Negocio editorial, cosa de artistas o de jugadores.

El negocio editorial, en caso todo el mundo, y en casi todas sus facetas, es un mal negocio.
En especial el relativo a la literatura general.
Siempre me he preguntado porqué se aguanta el sector, e incluso nacen todos los años nuevas editoriales, si su rentabilidad es objetivamente tan baja.
Quizás porque es un negocio con una inversión relativamente baja. Para editar libros basta con tener una idea de producto y buscar autores interesantes a quien publicar o libros publicados en el extranjero que puedan interesar en España y cuyos derechos sean accesibles. Tras una preparación del original y una campaña de promoción, es decir, una inversión relativamente modesta, encargaremos la producción del libro a una empresa de artes gráficas, y acordaremos su distribución con un editor. Ambas nos ayudaran a hacer el lanzamiento sin coste alguno. El distribuidor nos pagará a 60 días según vaya vendiendo, y nos devolverá lo que no venda. Al impresor intentaremos de pagarle a 180 días (porque es un plazo de pago aceptado en el sector). Si el libro va bien y vendemos al menos un 40% de la tirada, ganaremos dinero sin haber puesto apenas nada. El retorno de nuestra pequeña inversión será muy alto.
El problema es que sólo unos pocos libros alcanzan a venderse el 40% de la tirada. Y que, si nuestra editorial crece, es probable que aparezcan diversos costes de estructura que pongan el punto de equilibrio de la empresa en unas ventas medias del 50 al 60% de las tiradas de nuestros libros.
El resultado final: muchas editoriales malviven con beneficios muy magros, y lo hacen gracias al apoyo combinado del sector de las artes gráficas y el de la distribución.
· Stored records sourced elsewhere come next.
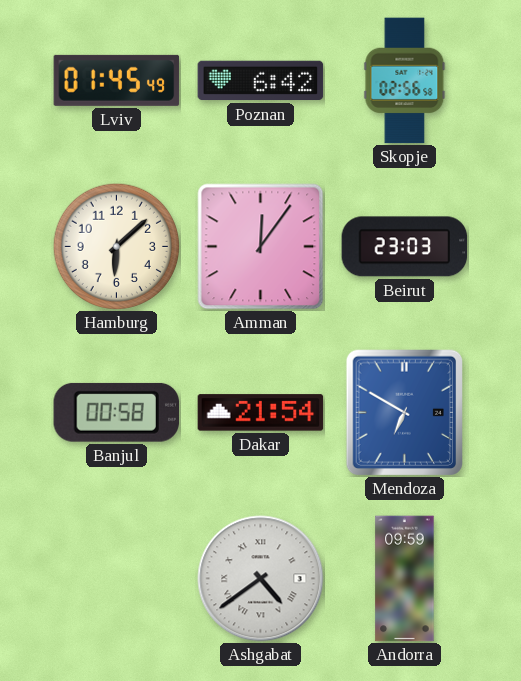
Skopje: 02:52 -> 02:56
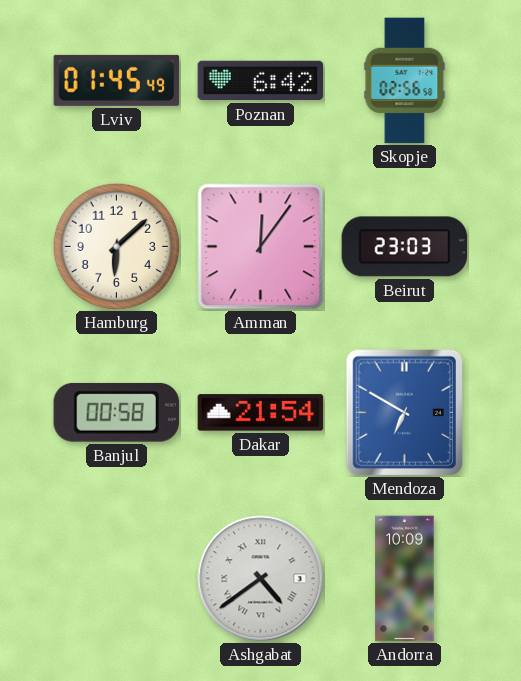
Andorra: 09:59 -> 10:09
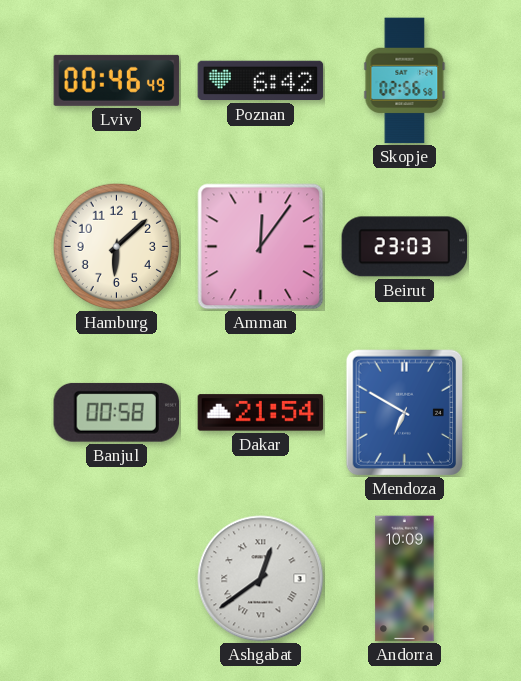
Lviv: 01:45 -> 00:46
Ashgabat: 4:39 -> 12:39
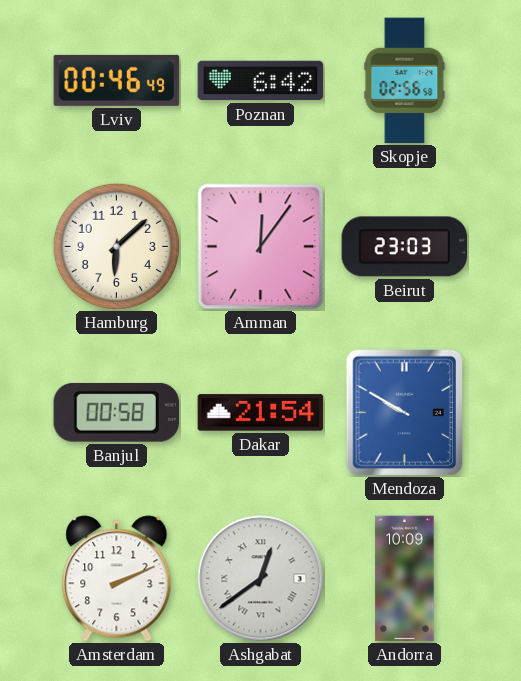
Mendoza: 6:50 -> 9:50
Amsterdam: none -> 2:11
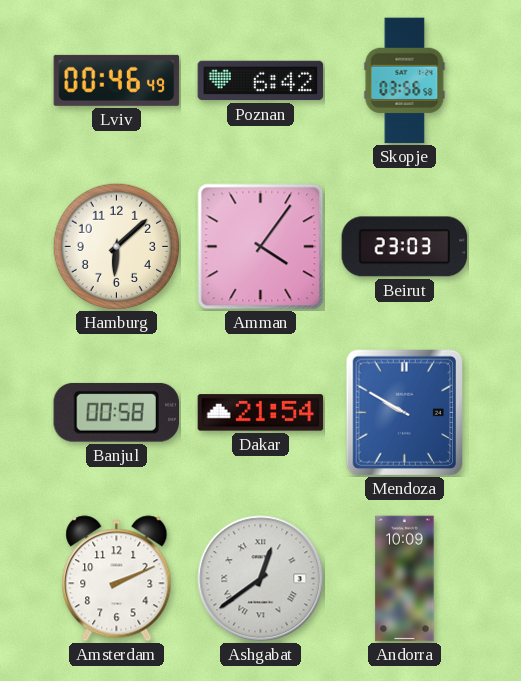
Skopje: 02:56 -> 03:56
Amman: 12:06 -> 4:06
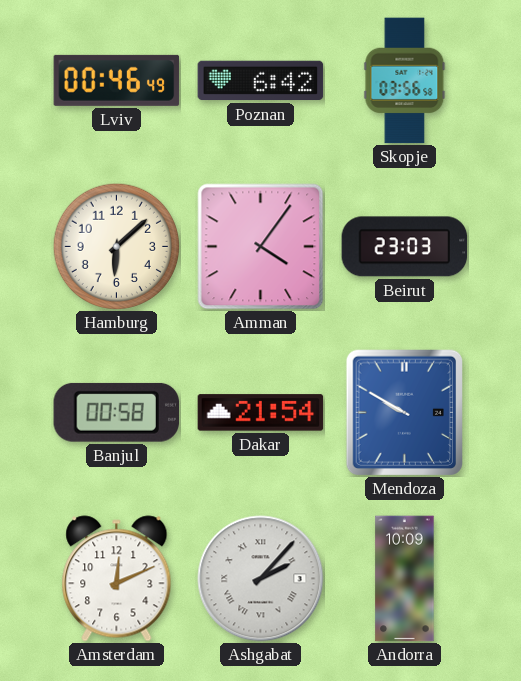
Amsterdam: 2:11 -> 12:11
Ashgabat: 12:39 -> 2:07
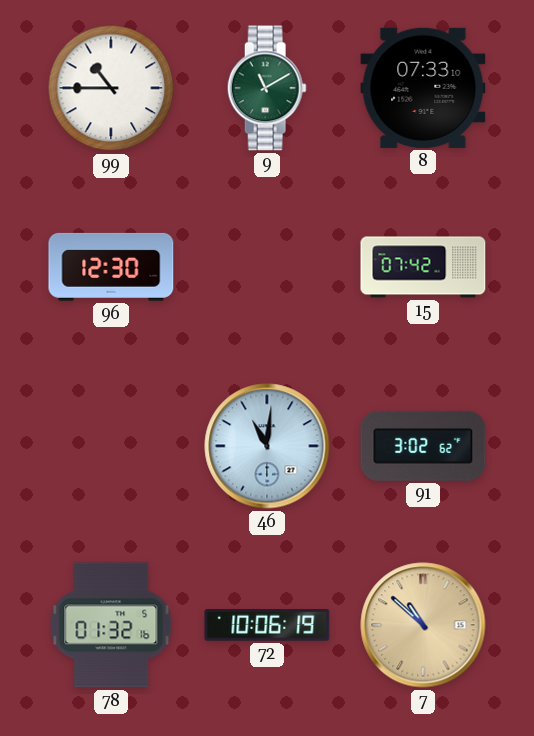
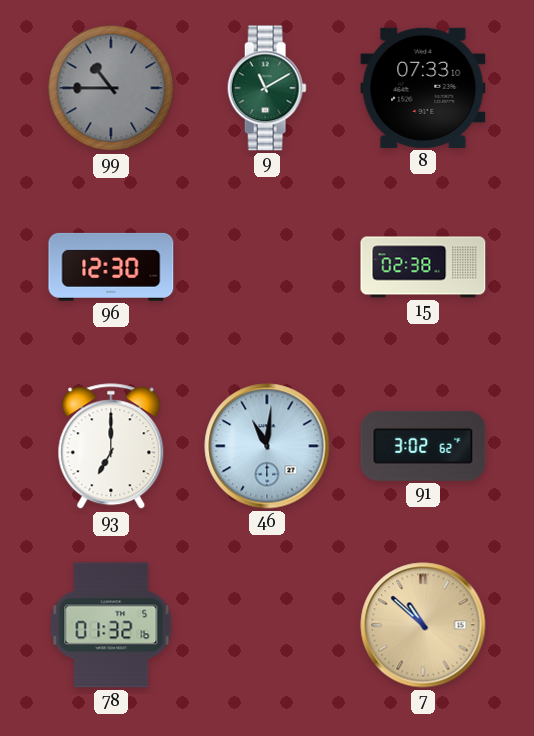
99 dial: white -> grey
15: 07:42 -> 02:38
93: none -> 7:00
72: 10:06 -> none
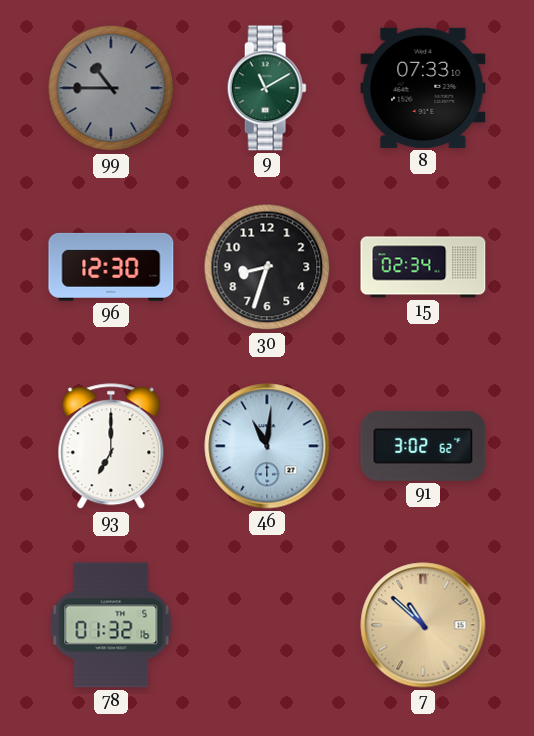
30: none -> 8:33
15: 02:38 -> 02:34
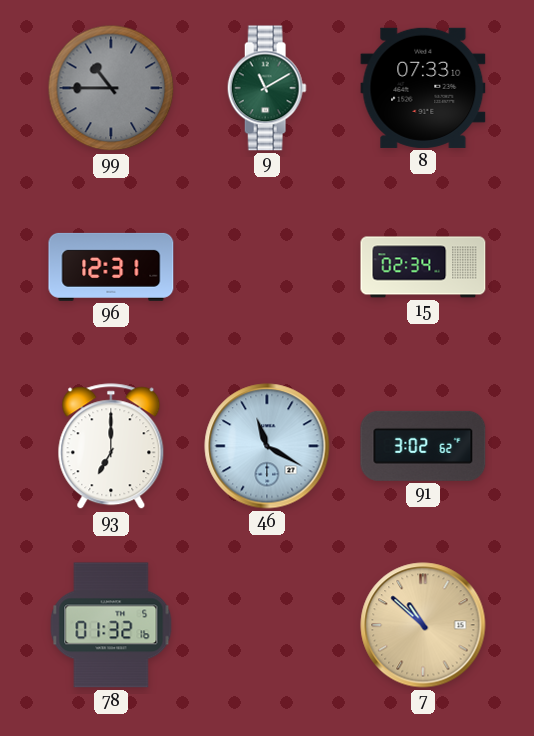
96: 12:30 -> 12:31
30: 8:33 -> none
46: 11:01 -> 11:20
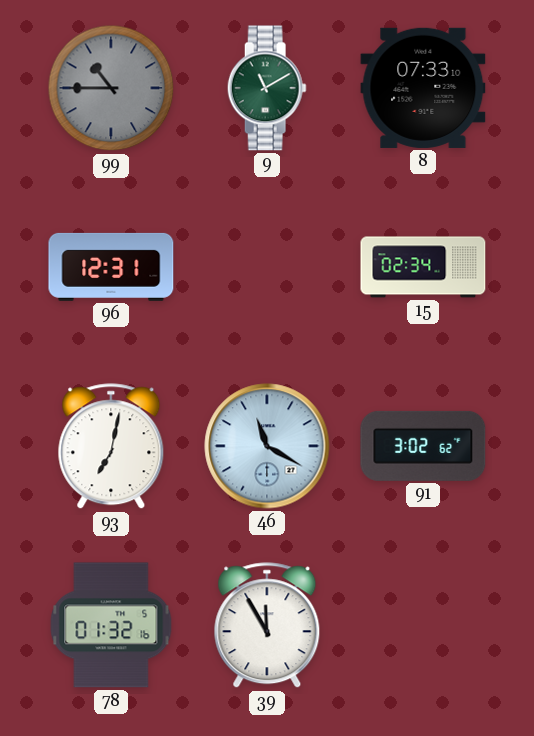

Y no es porque dichos sectores sea altruistas, sino que no podrían sobrevivir sin el sector editorial, y se ven atrapados en una rueda, que muchas veces los arrastra a ellos mismos a rentabilidades escasas o nulas, que ponen en cuestión su propia supervivencia.
El éxito llega cuando consiguen editar un superventas, y las tiradas se agotan. Pero muchas veces no es una cuestión de capacidad profesional superior, sino de mera suerte. Es por eso que, como los jugadores en la ruleta, las editoriales lanzan cada vez más títulos, en la esperanza de que uno de los sea el esperado “best-seller”. Y también ello explica porqué muchos best-sellers no los editan las grandes editoriales, que tratan de asegurarse unos beneficios constantes, y que vigilan muy de cerca los costes y los riesgos, sino que son lanzados por editoriales más pequeñas, que hacen apuestas de futuro, a cara o cruz. Los casos de Harry Potter, editado por la casi desconocida editorial inglesa Bloomsbury, o de El Código Da Vinci, publicado en España por la editorial Umbriel/Urano, son paradigmáticos.
Quienes sí que ganan son los autores de best-sellers, como en el caso de J.K.Rowling con Harry Potter. La autora tiene un patrimonio que alcanza cifras astronómicas, y nunca mejor aplicado, que pasa de los €800 millones. Y su editorial se conforma con ganar unos €25 millones anuales antes de impuestos.